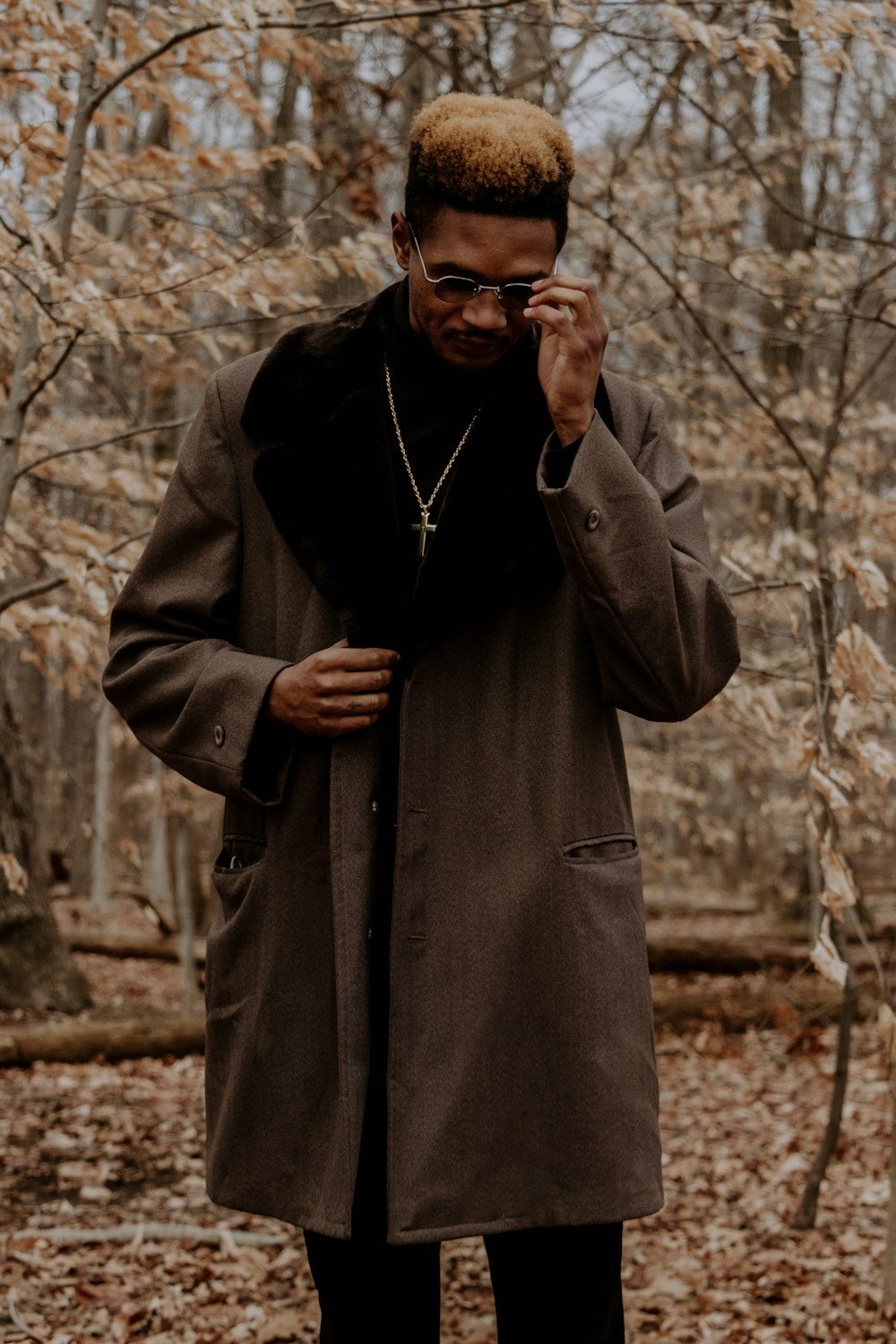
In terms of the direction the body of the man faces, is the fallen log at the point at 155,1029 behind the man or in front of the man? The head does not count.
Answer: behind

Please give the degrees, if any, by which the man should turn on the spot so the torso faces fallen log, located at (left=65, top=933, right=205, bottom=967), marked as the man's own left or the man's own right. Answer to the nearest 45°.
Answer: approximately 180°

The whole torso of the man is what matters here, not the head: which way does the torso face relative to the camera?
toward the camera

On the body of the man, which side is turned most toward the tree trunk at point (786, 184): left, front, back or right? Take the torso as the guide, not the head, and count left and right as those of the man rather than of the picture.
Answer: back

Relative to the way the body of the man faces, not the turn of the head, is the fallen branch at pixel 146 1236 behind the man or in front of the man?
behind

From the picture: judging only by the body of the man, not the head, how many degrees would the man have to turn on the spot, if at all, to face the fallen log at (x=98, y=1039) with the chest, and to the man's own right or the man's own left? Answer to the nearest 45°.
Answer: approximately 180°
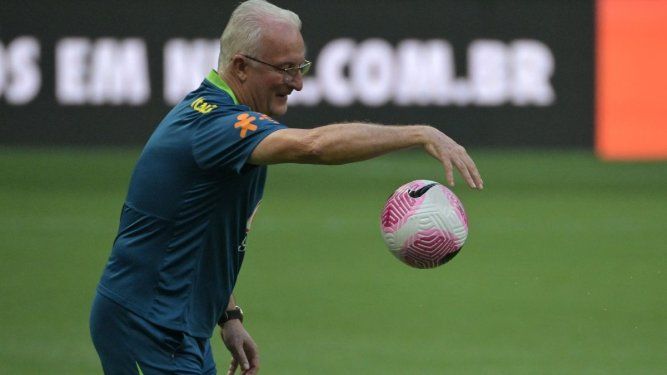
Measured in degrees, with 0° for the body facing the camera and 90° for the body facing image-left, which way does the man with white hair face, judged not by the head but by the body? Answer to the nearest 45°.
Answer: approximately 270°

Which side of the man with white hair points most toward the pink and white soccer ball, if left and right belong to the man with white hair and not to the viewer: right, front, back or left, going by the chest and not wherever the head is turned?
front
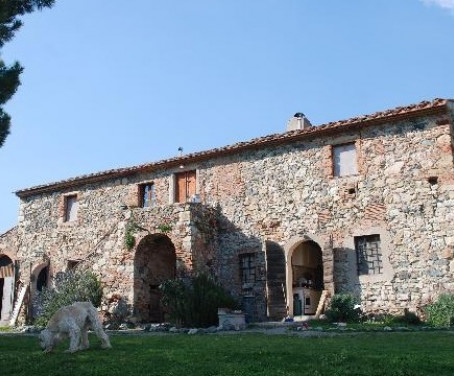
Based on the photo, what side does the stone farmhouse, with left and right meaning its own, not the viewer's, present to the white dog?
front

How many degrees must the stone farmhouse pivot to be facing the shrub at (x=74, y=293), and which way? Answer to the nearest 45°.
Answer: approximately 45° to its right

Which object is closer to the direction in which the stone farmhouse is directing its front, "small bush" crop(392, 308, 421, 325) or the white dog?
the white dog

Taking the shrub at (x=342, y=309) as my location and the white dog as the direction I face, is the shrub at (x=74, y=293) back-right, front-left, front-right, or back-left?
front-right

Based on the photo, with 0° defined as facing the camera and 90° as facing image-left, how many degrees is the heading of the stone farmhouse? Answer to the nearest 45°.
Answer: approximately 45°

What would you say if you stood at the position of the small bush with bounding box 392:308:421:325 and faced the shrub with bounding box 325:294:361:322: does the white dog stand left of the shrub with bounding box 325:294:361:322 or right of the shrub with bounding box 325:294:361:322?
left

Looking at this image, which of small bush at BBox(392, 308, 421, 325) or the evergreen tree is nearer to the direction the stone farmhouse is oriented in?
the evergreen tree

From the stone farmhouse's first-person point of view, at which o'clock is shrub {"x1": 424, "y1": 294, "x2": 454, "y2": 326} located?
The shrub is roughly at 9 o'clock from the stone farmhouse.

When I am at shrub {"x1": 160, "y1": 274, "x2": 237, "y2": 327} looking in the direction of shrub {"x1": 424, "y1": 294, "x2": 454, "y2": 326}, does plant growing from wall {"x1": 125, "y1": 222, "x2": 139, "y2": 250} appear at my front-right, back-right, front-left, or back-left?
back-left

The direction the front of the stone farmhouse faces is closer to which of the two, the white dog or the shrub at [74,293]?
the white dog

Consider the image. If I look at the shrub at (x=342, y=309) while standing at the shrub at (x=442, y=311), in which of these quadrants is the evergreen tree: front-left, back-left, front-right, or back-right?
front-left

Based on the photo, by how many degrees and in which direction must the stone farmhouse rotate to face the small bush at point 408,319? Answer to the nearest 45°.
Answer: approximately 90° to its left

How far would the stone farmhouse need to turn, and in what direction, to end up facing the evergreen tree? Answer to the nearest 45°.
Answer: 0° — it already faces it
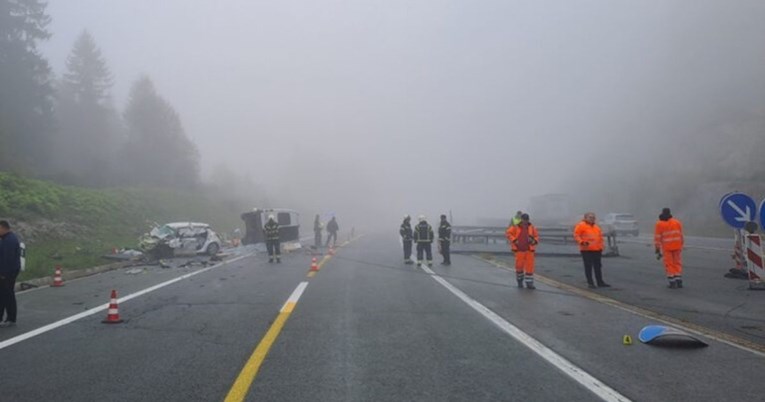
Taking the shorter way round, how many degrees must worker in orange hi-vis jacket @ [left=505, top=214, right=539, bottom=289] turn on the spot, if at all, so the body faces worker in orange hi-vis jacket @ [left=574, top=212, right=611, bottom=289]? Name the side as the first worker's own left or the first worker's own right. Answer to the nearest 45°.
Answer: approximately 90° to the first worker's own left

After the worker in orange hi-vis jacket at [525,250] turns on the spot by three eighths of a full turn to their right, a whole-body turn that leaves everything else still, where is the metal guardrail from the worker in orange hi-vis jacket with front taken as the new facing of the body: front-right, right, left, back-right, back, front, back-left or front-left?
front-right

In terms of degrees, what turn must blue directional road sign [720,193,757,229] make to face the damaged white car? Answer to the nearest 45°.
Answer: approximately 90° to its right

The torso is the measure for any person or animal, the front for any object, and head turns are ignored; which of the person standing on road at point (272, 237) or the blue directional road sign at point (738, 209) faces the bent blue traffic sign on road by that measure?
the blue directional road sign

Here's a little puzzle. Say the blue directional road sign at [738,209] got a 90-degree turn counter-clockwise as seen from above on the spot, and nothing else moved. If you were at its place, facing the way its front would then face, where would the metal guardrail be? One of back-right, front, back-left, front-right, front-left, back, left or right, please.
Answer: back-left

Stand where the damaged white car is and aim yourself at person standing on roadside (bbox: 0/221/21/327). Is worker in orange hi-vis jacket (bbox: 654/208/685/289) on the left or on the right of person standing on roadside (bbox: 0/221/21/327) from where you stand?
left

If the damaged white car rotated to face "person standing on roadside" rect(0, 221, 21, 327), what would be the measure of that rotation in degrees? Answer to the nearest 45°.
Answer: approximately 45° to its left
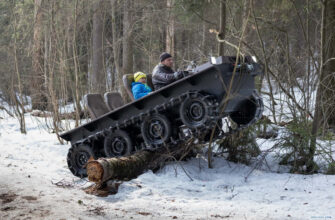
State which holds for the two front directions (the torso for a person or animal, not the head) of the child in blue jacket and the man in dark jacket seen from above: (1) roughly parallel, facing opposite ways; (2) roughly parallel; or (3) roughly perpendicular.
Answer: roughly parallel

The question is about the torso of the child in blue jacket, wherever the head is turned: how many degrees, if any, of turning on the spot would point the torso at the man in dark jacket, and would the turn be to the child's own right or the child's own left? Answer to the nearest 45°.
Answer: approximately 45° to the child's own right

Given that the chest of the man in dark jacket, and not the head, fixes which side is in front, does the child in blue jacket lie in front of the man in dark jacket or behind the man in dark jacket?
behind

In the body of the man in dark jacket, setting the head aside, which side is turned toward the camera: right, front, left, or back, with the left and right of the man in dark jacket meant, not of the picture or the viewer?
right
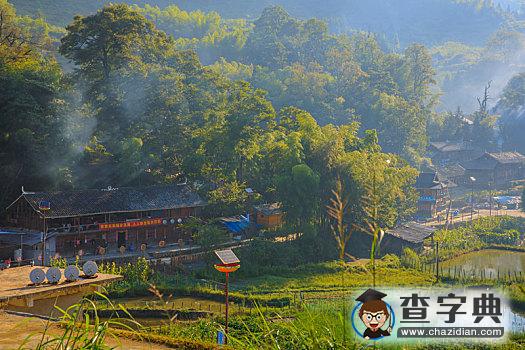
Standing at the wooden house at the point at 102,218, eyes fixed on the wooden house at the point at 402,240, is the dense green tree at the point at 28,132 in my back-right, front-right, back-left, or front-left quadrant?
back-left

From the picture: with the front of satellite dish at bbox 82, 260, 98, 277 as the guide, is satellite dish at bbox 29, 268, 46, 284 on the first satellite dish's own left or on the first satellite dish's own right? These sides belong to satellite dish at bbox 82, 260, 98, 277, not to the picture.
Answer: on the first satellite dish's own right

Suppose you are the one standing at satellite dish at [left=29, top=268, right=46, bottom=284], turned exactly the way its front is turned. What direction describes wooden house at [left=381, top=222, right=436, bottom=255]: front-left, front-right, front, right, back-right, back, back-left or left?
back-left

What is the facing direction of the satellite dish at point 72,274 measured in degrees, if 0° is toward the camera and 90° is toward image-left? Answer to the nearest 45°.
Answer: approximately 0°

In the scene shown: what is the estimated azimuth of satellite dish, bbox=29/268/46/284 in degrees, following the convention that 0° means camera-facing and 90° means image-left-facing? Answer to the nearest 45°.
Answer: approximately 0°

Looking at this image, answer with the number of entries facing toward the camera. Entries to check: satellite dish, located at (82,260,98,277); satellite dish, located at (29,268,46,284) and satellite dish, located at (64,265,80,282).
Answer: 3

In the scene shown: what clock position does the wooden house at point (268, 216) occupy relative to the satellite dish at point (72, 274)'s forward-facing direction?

* [Exercise aim]: Can you rewrite the listing above with every "fallen log" changed to "downed log" and everything else left as it is, leaving the pictures out?

* [Written answer]:
In terms of the direction the body of the man faces, is the downed log at the point at 155,1029 behind the man or in front of the man? The head does not count.
Answer: behind

Please give the degrees, if any, by which the man should turn on the spot so the torso faces downed log, located at (left=65, top=933, right=205, bottom=967), marked as the man's own left or the man's own right. Answer to the nearest 45°.
Answer: approximately 180°

The whole torso of the man is what matters here, not the head: which way does the torso face relative to the camera?
toward the camera

On the body of the man, which side is turned most toward the tree trunk at point (786, 184): left, front, back or right? Take the torso as the guide, not the head, and count left and right as those of the man rather than of the picture.
Answer: back

Relative to the way the body of the man faces, not the turn of the head, is the fallen branch at pixel 146 1236 behind the man or in front of the man?
behind

From the picture: judging only by the body of the man, not the head, how many degrees would the man have to turn on the spot, if at all, to face the downed log at (x=98, y=1039) with the chest, and to the man's own right or the man's own left? Answer to the nearest 45°.
Answer: approximately 180°
Measured in degrees, with 0° for the body facing the camera and 90° for the body facing image-left, which way does the man with white hair face, judged not by the head but by the body? Answer to the nearest 45°.
Answer: approximately 270°

Which side of the man with white hair points most toward the pink and white soccer ball, if left and right belong to the man with white hair and not to the viewer: right, front, back or left, going by the chest and not wherever the head is turned?
front
Based on the photo, what side does the stone farmhouse, with left and right meaning its own, not the viewer's, present to the white dog?
front

How many degrees must the stone farmhouse pivot to be facing the shrub at (x=74, y=293), and which way? Answer to the nearest 45°.
Answer: approximately 45° to its right

Which object is closer to the direction in which the stone farmhouse is directing its front, "small bush" crop(392, 308, 421, 325) or the white dog?
the white dog

Taking the shrub at (x=342, y=309) as my location and the white dog as the direction I face, is the shrub at (x=74, y=293) back-right, front-left, front-right, or back-left?
front-right

Based on the photo, with 0° defined as facing the camera and 90° as facing image-left, how many degrees is the heading of the stone farmhouse? Answer to the nearest 45°.
Answer: approximately 45°

What would you say if you stood at the position of the small bush with bounding box 392:308:421:325 and faced the shrub with bounding box 325:294:361:322: does the white dog stand left of the shrub with bounding box 325:294:361:322 or right of the shrub with bounding box 325:294:361:322?
left

Looking at this image, which of small bush at BBox(392, 308, 421, 325) or the evergreen tree is nearer to the direction the stone farmhouse is oriented in?
the evergreen tree

From the stone farmhouse's first-person point of view, at which o'clock is shrub {"x1": 424, "y1": 294, "x2": 454, "y2": 326} located?
The shrub is roughly at 9 o'clock from the stone farmhouse.

When I am at shrub {"x1": 160, "y1": 274, "x2": 237, "y2": 327} looking in the direction of shrub {"x1": 424, "y1": 294, "x2": 454, "y2": 326}, does plant growing from wall {"x1": 125, "y1": 222, "x2": 139, "y2": 250} appear at my front-right, back-right, front-left, or back-left?
back-left

The direction the front of the stone farmhouse faces is closer to which of the two, the white dog or the shrub at [74,293]?
the white dog

Consider the image. If I look at the shrub at (x=342, y=309) while standing at the shrub at (x=442, y=311), in which of these quadrants is the evergreen tree: front-left, back-left, front-right, or back-right?
front-left

Based on the photo, by how many degrees and in which direction must the stone farmhouse rotate to face the small bush at point 408,319? Answer to the nearest 45°.
Answer: approximately 90° to its left

How far would the stone farmhouse need to turn, and in what direction, to end up facing the evergreen tree? Answer to the nearest 45°.
Answer: 0° — it already faces it
Taking the shorter way round, how many degrees must worker in orange hi-vis jacket @ [left=505, top=214, right=539, bottom=289] turn on the spot, if at all, so the body faces worker in orange hi-vis jacket @ [left=574, top=212, right=611, bottom=289]? Name the side as the first worker's own left or the first worker's own right. Answer to the nearest 45°.
Answer: approximately 90° to the first worker's own left

After the worker in orange hi-vis jacket at [525,250] turns on the spot by three eighths of a full turn to their right, a whole-body turn that leaves everything else still, where is the metal guardrail from the worker in orange hi-vis jacket with front taken as the new facing of the body: front-right, right, left, back-right, back, front, back-left or front-left?
front-right

In terms of degrees, what turn must blue directional road sign [720,193,757,229] make to face the damaged white car? Answer to the nearest 45°.
Answer: approximately 90° to its right

The torso is the measure for any person or animal, the front for any object, and head turns are ignored; which of the person standing on road at point (272, 237) or the blue directional road sign at point (738, 209) faces the bent blue traffic sign on road by that measure?
the blue directional road sign

Here's a little puzzle. Say the blue directional road sign at [738,209] got a 90-degree turn counter-clockwise as seen from above on the spot, and nothing else moved. If you were at its place, facing the way its front would then face, where would the metal guardrail be? One of back-right, front, back-left, front-right, front-left, back, left or right, please.
Answer: back-left

Stand where the damaged white car is and aim yourself at person standing on roadside (bbox: 0/221/21/327). Is worker in orange hi-vis jacket (bbox: 654/208/685/289) on the left or on the right of person standing on roadside (bbox: 0/221/21/327) from where you stand?
left

If the damaged white car rotated to face "person standing on roadside" rect(0, 221, 21, 327), what would be the measure of that rotation in degrees? Answer to the nearest 45°.
Answer: approximately 45° to its left
State which holds for the two front directions (the torso for a person or animal, not the head) of the child in blue jacket and the man in dark jacket seen from above: (1) roughly parallel, facing opposite ways; (2) roughly parallel; or (3) roughly perpendicular.
Answer: roughly parallel

The question is about the torso of the child in blue jacket, wherever the head is turned: how many degrees, if any, of turning on the spot would point the torso at the man in dark jacket, and would the turn be to the child's own right or the child's own left? Answer to the nearest 45°.
Answer: approximately 45° to the child's own right

Given that the chest of the man in dark jacket, and not the head, fixes which side is in front, does the child in blue jacket lie in front of the man in dark jacket or behind the man in dark jacket?
behind

In the body of the man in dark jacket, setting the head aside, which side is turned toward the camera: right, front, left, or back, with the left and right of the man in dark jacket meant, not of the picture or the viewer?
right
Standing at the wooden house at the point at 102,218, eyes fixed on the wooden house at the point at 402,240, is the dense green tree at the point at 28,132 in my back-right, front-right, back-left, or front-left quadrant?
back-left

From the picture: with the front of satellite dish at bbox 82, 260, 98, 277 as the guide, is satellite dish at bbox 29, 268, 46, 284 on the first satellite dish's own left or on the first satellite dish's own right? These sides belong to satellite dish at bbox 82, 260, 98, 277, not to the picture.
Answer: on the first satellite dish's own right

Suppose you are the one standing at satellite dish at [left=29, top=268, right=46, bottom=284], turned exactly the way its front is turned. What direction describes wooden house at [left=381, top=222, right=436, bottom=255]: front-left, front-right, front, right, back-right, back, back-left or left?
back-left

What is the facing direction of the satellite dish at point 72,274 measured in degrees, if 0° is toward the camera and 90° is toward image-left? Answer to the nearest 45°.
Answer: approximately 0°

In the scene shown: what is the estimated azimuth of satellite dish, bbox=29/268/46/284 in degrees, following the convention that 0° means camera-facing and 90° means image-left-facing? Answer to the nearest 45°.
Answer: approximately 0°

Looking at this image, answer with the number of entries facing toward the camera. Entries to check: satellite dish, located at (82,260,98,277); satellite dish, located at (29,268,46,284) and satellite dish, located at (64,265,80,282).
Answer: 3

In the scene shown: what clock position does the wooden house at point (268, 216) occupy relative to the satellite dish at point (72, 274)'s forward-facing direction?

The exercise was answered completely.